▼▼▼

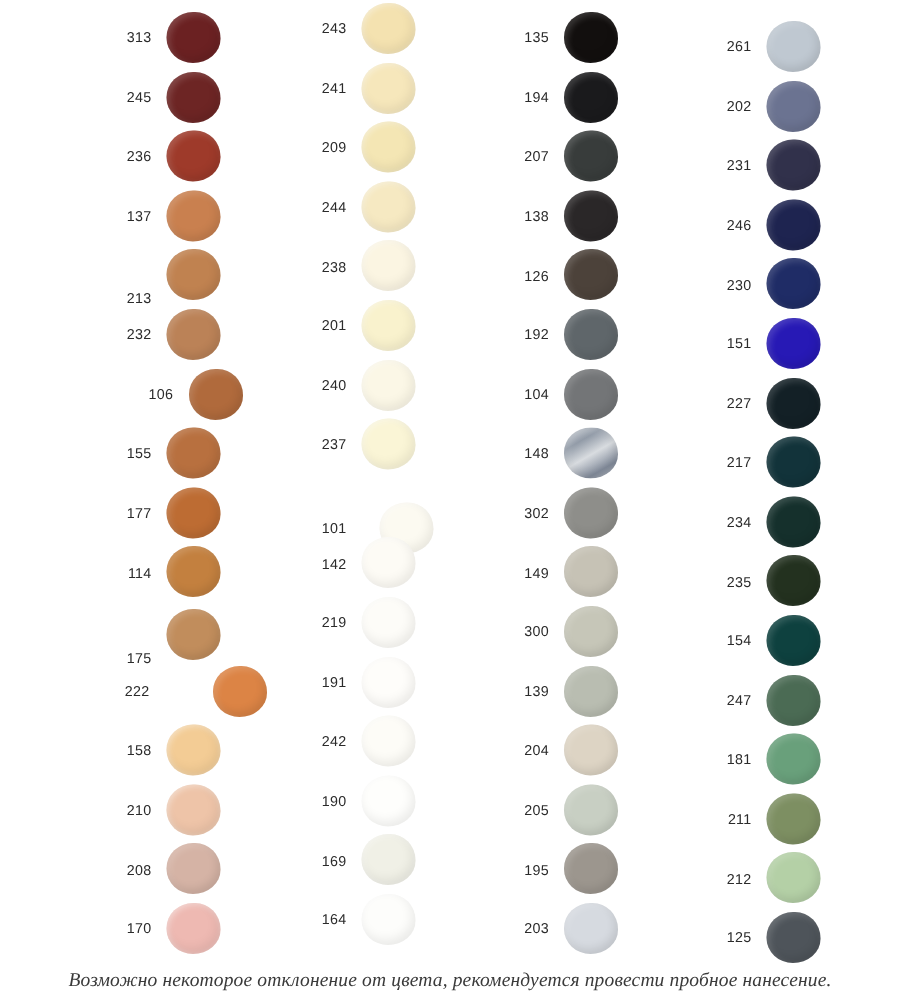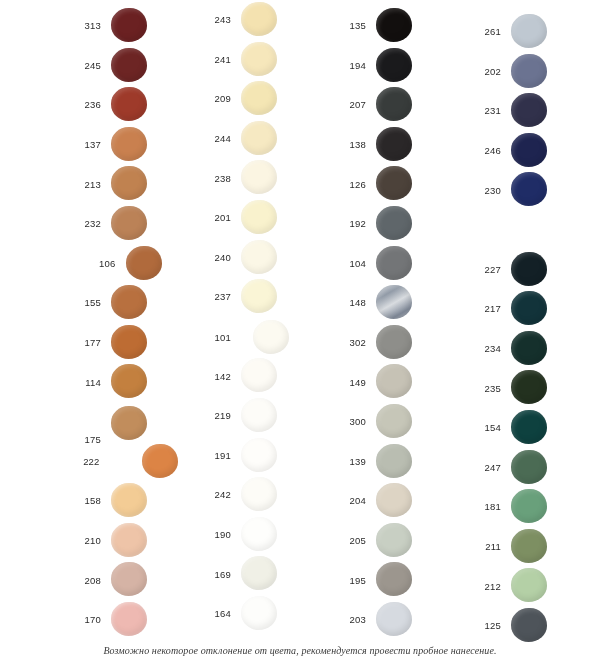"213" div.swatch-row { align-items: none -> flex-end }
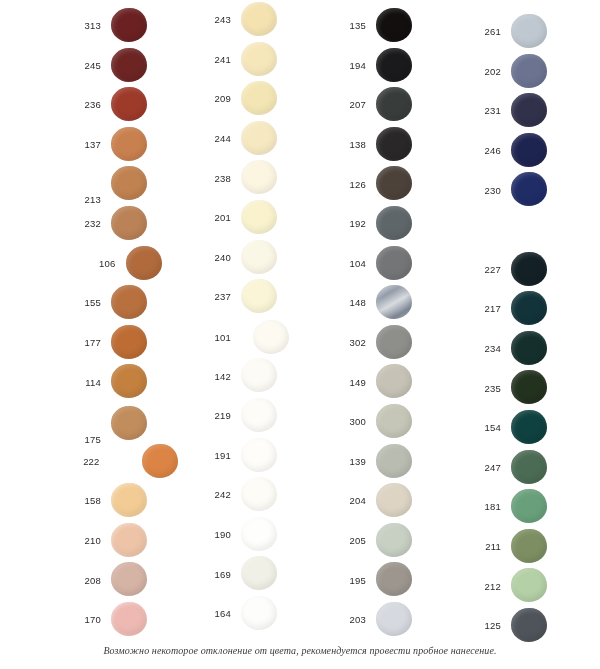"151" div.swatch-row { html: none -> <div> <div>151</div> <div> <div></div> </div> </div> }
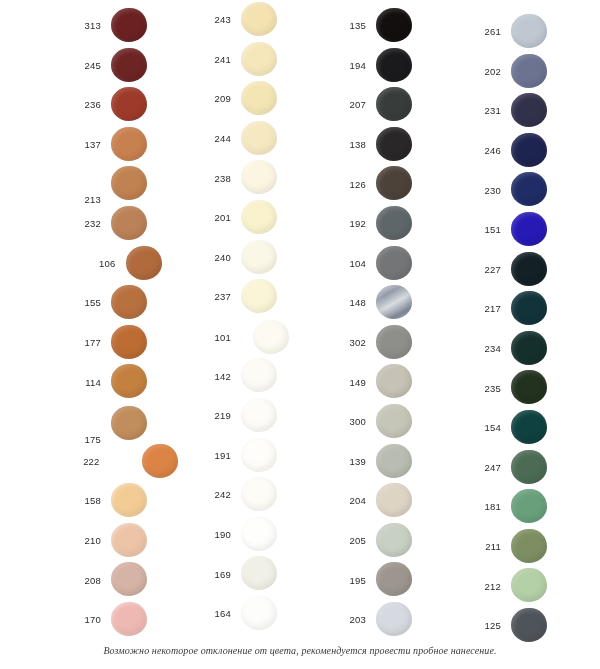"101" div.swatch-row { top: 318px -> 333px }
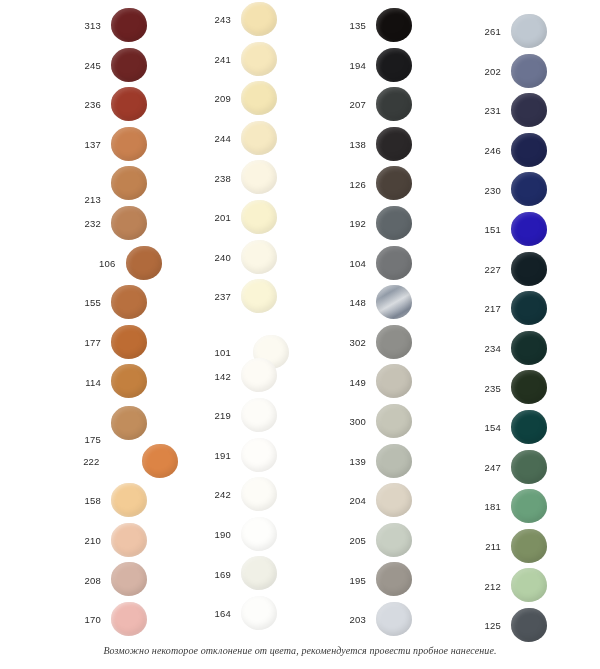"Возможно некоторое отклонение от цвета," #caption { font-size: 10px -> 13px }
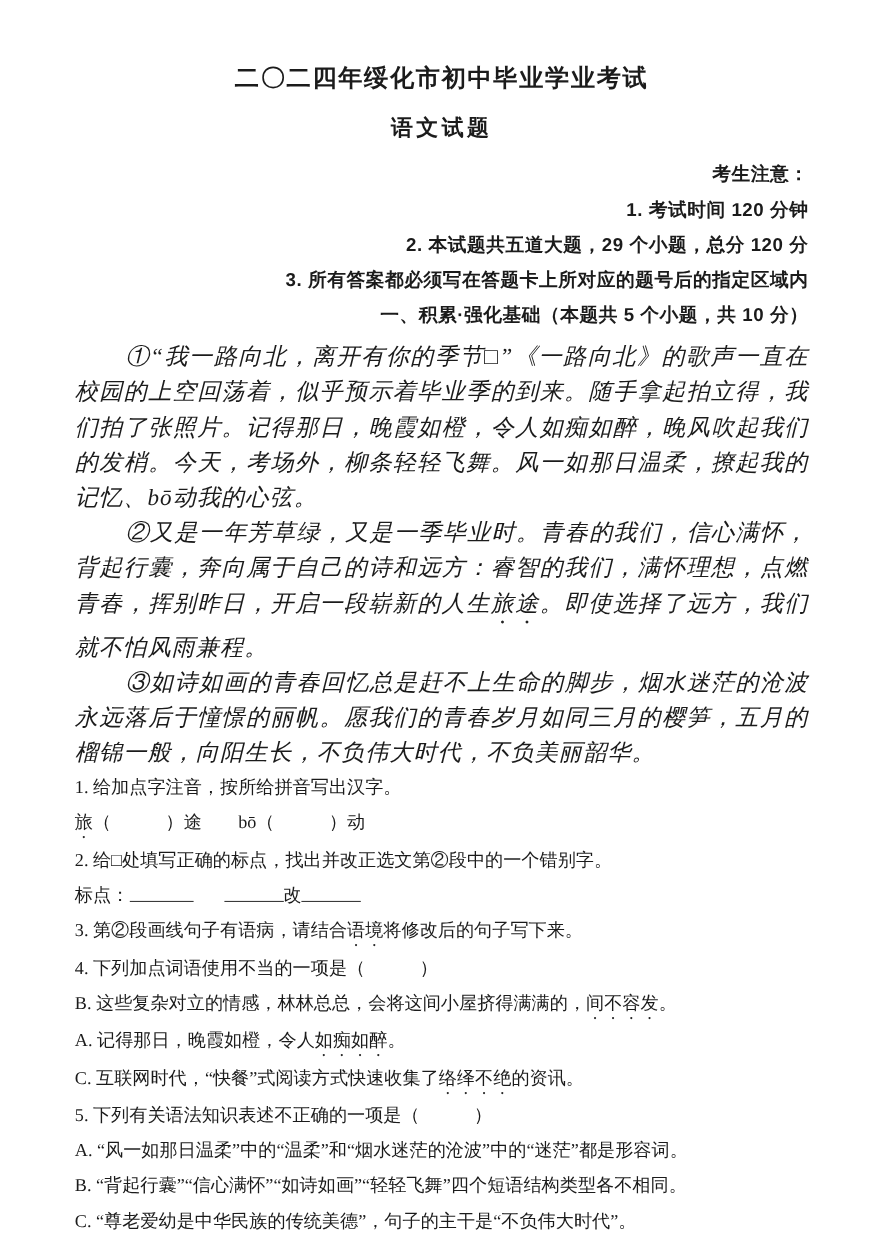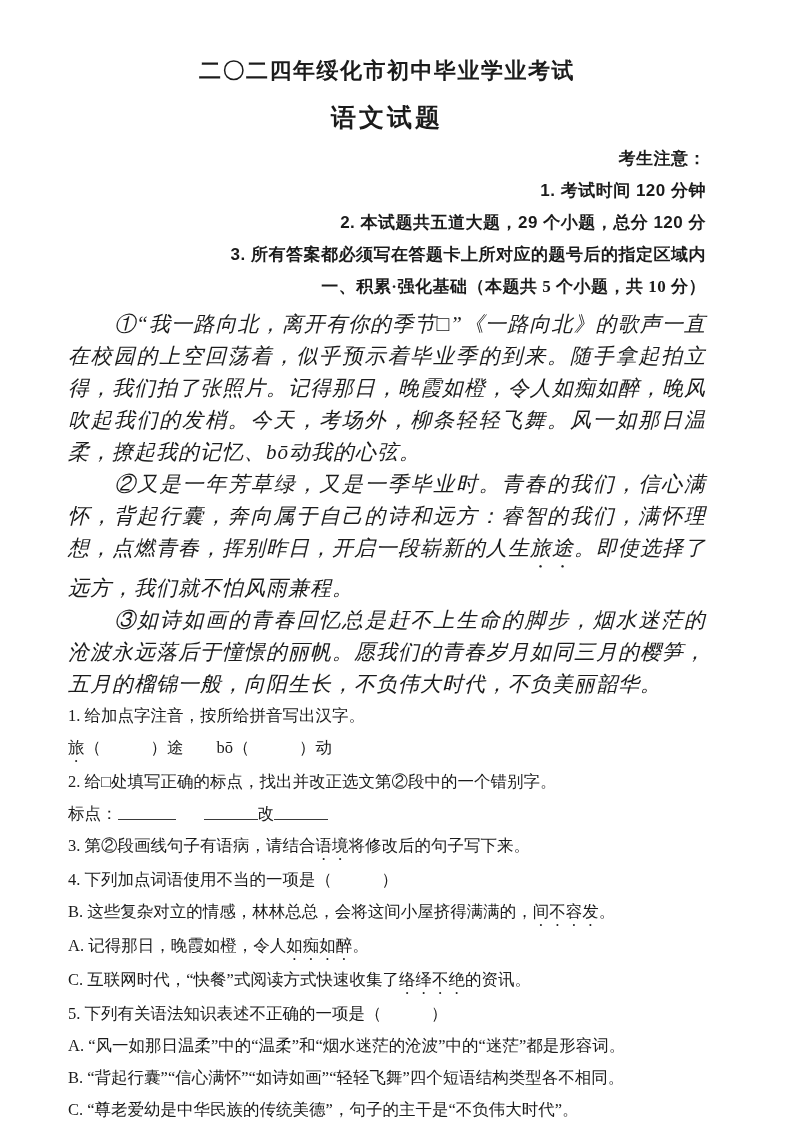"二〇二四年绥化市初中毕业学业考试" .page { padding: 58px 87px 0 68px -> 58px 58px 0 68px }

▲▲▲

Copy the preceding data in full and word for word, dropping its pictures.

"213" div.swatch-row { align-items: none -> flex-end }
"151" div.swatch-row { html: none -> <div> <div>151</div> <div> <div></div> </div> </div> }
"101" div.swatch-row { top: 318px -> 333px }
"Возможно некоторое отклонение от цвета," #caption { font-size: 10px -> 13px }
"二〇二四年绥化市初中毕业学业考试" .page { padding: 58px 87px 0 68px -> 58px 58px 0 68px }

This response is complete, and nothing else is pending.